First GNOME extension published!
This follows up on the issue I mentioned previously here: /posts/2020-05-18-linux-weak-wifi-signal/
Bash scripts are great, but not very user friendly. I needed a way to quickly check and control the Power Management option of my Wi-Fi card and it seems an excellent practice for my first GNOME extension, after a couple minor contributions to Pop!_OS Shell.
The end results can be found here: https://extensions.gnome.org/extension/3258/wi-fi-power-management-toggle/
Developing it was a trying process. There’s a bit of basic documentation to setup your extension, but that’s about it. I mostly managed to learn what I needed by just reading gnome-shell source code.

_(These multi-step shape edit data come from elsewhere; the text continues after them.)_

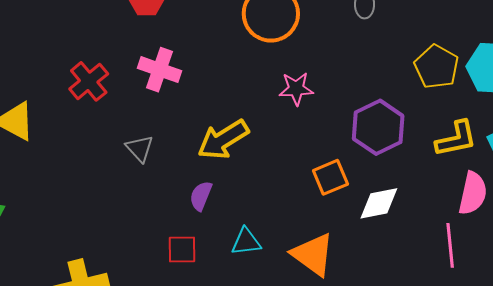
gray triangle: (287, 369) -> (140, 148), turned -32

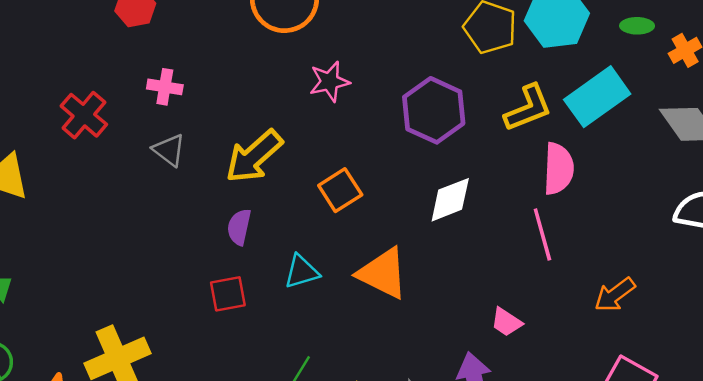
pink cross: (159, 70) -> (165, 87), size x0.7
gray triangle: (140, 148) -> (169, 150), moved
orange square: (330, 177) -> (340, 190), moved

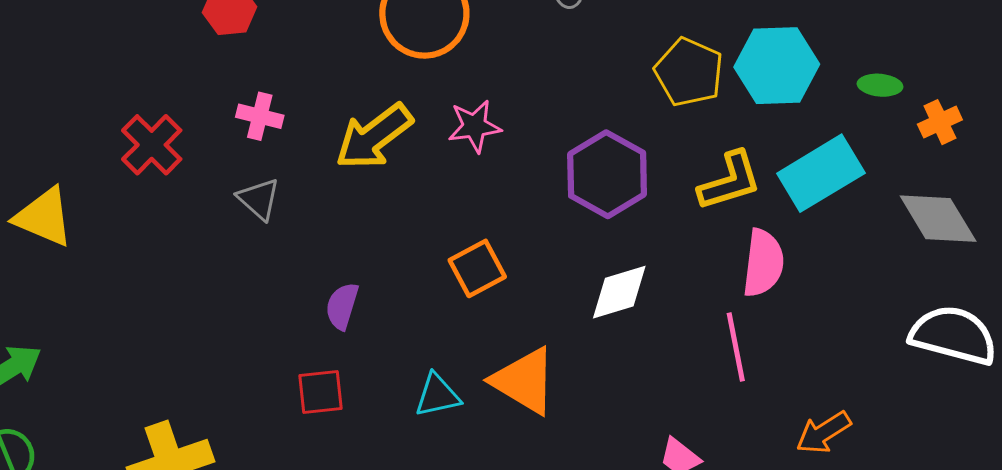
yellow arrow: (254, 156) -> (374, 137), moved
cyan triangle: (302, 272) -> (437, 395), moved

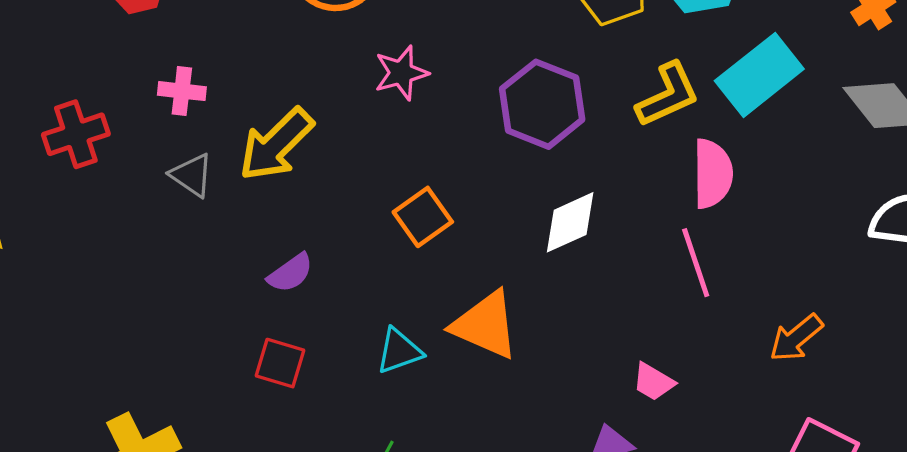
yellow arrow: (374, 137) -> (276, 144), moved
red cross: (152, 145) -> (76, 134), turned 34
purple semicircle: (342, 306) -> (290, 273), turned -135
red square: (321, 392) -> (280, 363), turned 30

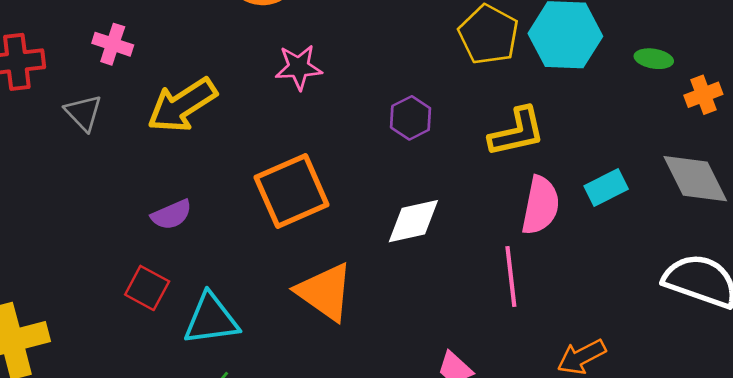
cyan rectangle: (759, 75) -> (606, 188), moved, size x0.6
purple hexagon: (542, 104) -> (411, 118), size x0.6
gray triangle: (192, 175) -> (84, 113), moved
orange square: (423, 217) -> (292, 191), size x1.5
cyan triangle: (399, 351) -> (211, 319), moved, size x1.4

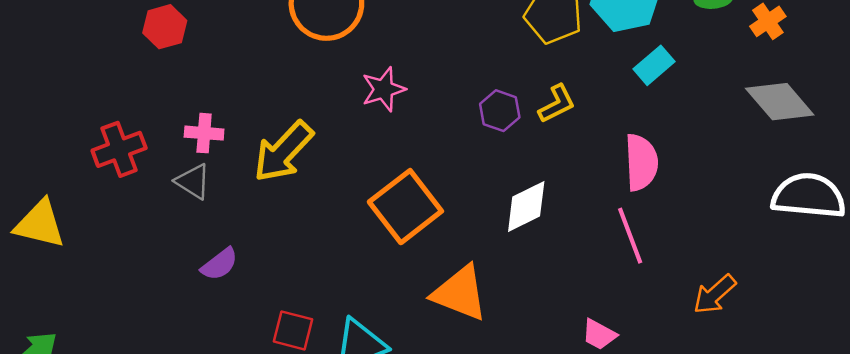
pink cross: (113, 44) -> (204, 133), moved
yellow L-shape: (517, 132) -> (557, 104), moved, size x0.7
cyan rectangle: (606, 188) -> (654, 65), moved
purple semicircle: (172, 215) -> (220, 264), moved

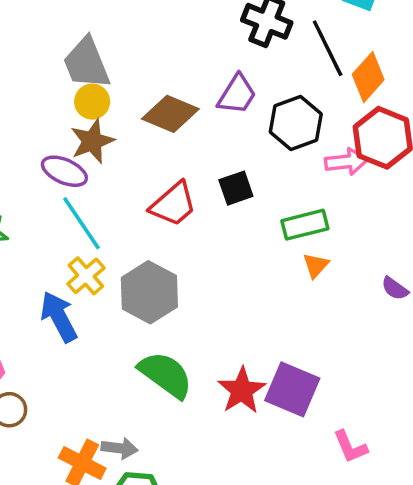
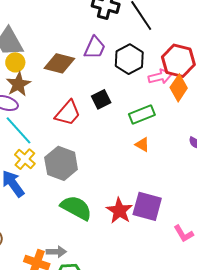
orange diamond: (368, 77) -> (179, 88), moved
orange triangle: (316, 265) -> (142, 145), moved, turned -35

I improved a bit the makefile from Pop!_OS gnome extensions to make it completely standalone and with a way to have the extension removed when I stop debugging by interrupting the task with Ctrl+C, you can take a look here.
Another thing that took some researching was to actually toggle the power management option on the wireless card. Initially I knew only about iwconfig
, which had a few problems. It doesn’t persist after a reboot or waking up from suspend and it requires sudo
. After having the extension modify some config file and installing a polkit file, both issues were solved, but I wasn’t completely satisfied with this.
Then I stumbled on another command line tool I could use, nmcli
(https://developer.gnome.org/NetworkManager/stable/nmcli.html) And it could do everything I needed, without admin privileges, permanent after reboot and not global to the card but managed per network. It was PERFECT!
I’ll probably try to improve this extension a bit, however I don’t see drastic changes coming. Probably just learning how to integrate translations. I’ll maybe also rename it to Power Save, which will be clearer for people who do not know about this feature, I initially name it that way based on how it’s called in iwconfig
. And add a small config window, with explanation on what it does.